Socialisations morales et politiques

Rapports sociaux, institutions, indicateurs

Dans ce dernier sous-axe, les recherches programmées envisagent les rapports sociaux (de classe, de genre, de racialisation, de génération) à la fois comme outils et objets d’analyse. Les paradoxes soulevés par certaines politiques publiques (pour la petite-enfance, la jeunesse ou le droit des femmes, contre la dépendance des personnes âgées mais aussi toutes les politiques de « lutte » : contre l’échec scolaire, la délinquance, la pauvreté ou le surendettement) seront ici des objets privilégiés pour étudier les rapports sociaux et rendre compte des logiques qui président à la division et la construction des groupes sociaux. Les chercheur-se-s interrogeront notamment la façon dont certains dispositifs (sociaux, judiciaires, résidentiels, sécuritaires ou scolaires) tendent à (re)produire les inégalités sociales et explorent de nouvelles façons d’en rendre compte (notamment par la mise en place d’une base de données temporelle d’indicateurs sociaux nationaux). Si l’essentiel des recherches porteront sur des terrains français, d’autres concerneront la Côte d’Ivoire, l’Égypte, le Mali ou le Sénégal. Par ailleurs, deux projets ANR (l’un sur la justice et l’école, l’autre sur les parcours scolaires et les situations résidentielles) abordent ces questions dans une perspective comparative (Nouvelle-Calédonie, Guyane et Polynésie pour le premier, France et Brésil pour le second). Mais, ces recherches prennent aussi pour objet les pratiques de catégorisation et de classement de ces populations jugées « à risques », les usages savants de ces mises en catégorie et leurs évolutions. Elles permettent non seulement d’alimenter les réflexions sur les institutions d’encadrement et les formes de contrôle social qu’elles exercent mais aussi de comprendre comment ces rapports de pouvoir, au travers des mises en catégorie et des résistances qu’elles peuvent générer (entre discours d’institution et représentations des acteurs), peuvent participer de la fabrique des identités et de la construction de rapports politiques au monde social.

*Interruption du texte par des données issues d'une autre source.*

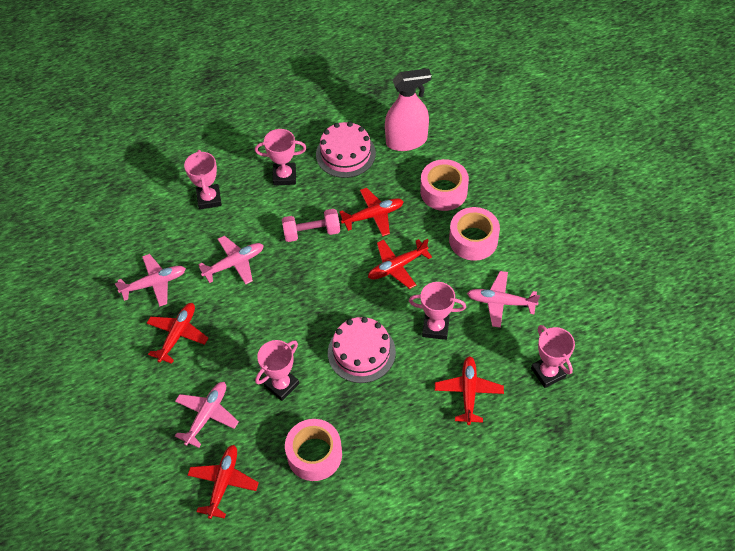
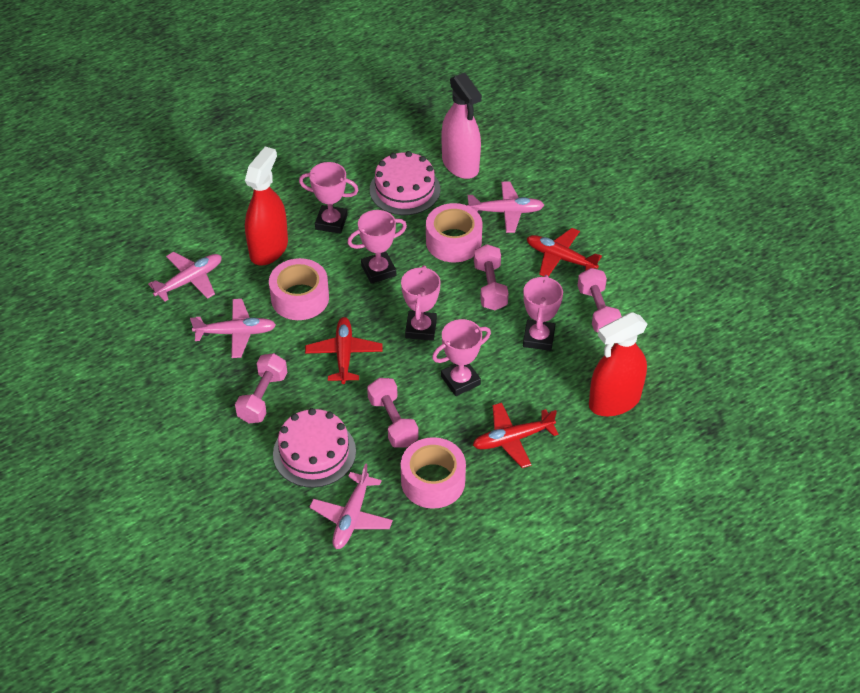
pink dumbbell: [282,209,340,242] = 1 -> [235,353,287,423] [367,378,419,448] [474,244,509,310] [577,268,622,332] = 4
red plane: [147,303,208,364] [187,445,259,519] [339,188,404,236] [368,239,432,289] [435,356,504,425] = 5 -> [305,317,382,384] [473,403,558,468] [527,228,602,277] = 3
red spray bottle: none = 0 -> [245,146,288,266] [589,312,647,416] = 2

Famille et socialisations morales

La famille est au centre de cette ultime thématique en tant qu’instance privilégiée de socialisation morale. Mais l’école n’est pour autant pas délaissée tandis que d’autres modes, plus diffus, de transmission des valeurs sont aussi explorés (littérature, séries télévisées). Des sociologues, des psychosociologues, des philosophes et des juristes s’interrogent plus précisément sur les cadres normatifs produits par la famille, dont la définition, mouvante et plurielle, oblige à la penser comme nécessairement articulée à la politique et à la société. Le projet ANR DEVHOM sur les familles homoparentales et le projet qui s’inscrira à la suite du projet ANR VENIROMOND – sur les rapports entre socialisation langagière et socialisation morale – développent, dans une perspective longitudinale, l’étude des liens entre structure familiale, conditions de vie et socialisations enfantines, en proposant d’analyser les processus précoces d’intériorisation des principes structurants du monde social, la place qui tiennent les différents éducateurs et le rôle qu’y jouent les enfants eux-mêmes. Le PIA « De nouvelles opportunités pour les jeunes de Picardie maritime : devenir acteurs d’un projet de territoire fondé sur l’économie de proximité », permettra également d’analyser les représentations de la famille, de leur avenir professionnel et de la politique qui caractérisent les jeunes d’un territoire rural en voie de désindustrialisation. Ces différentes recherchent interrogent ainsi les rapports au corps, à la sexualité, à l’institution scolaire, à l’avenir, à l’obéissance, au sens du juste et de l’injuste ou à la sanction comme autant de manières de saisir le processus de constitution d’un rapport politique différencié au monde social.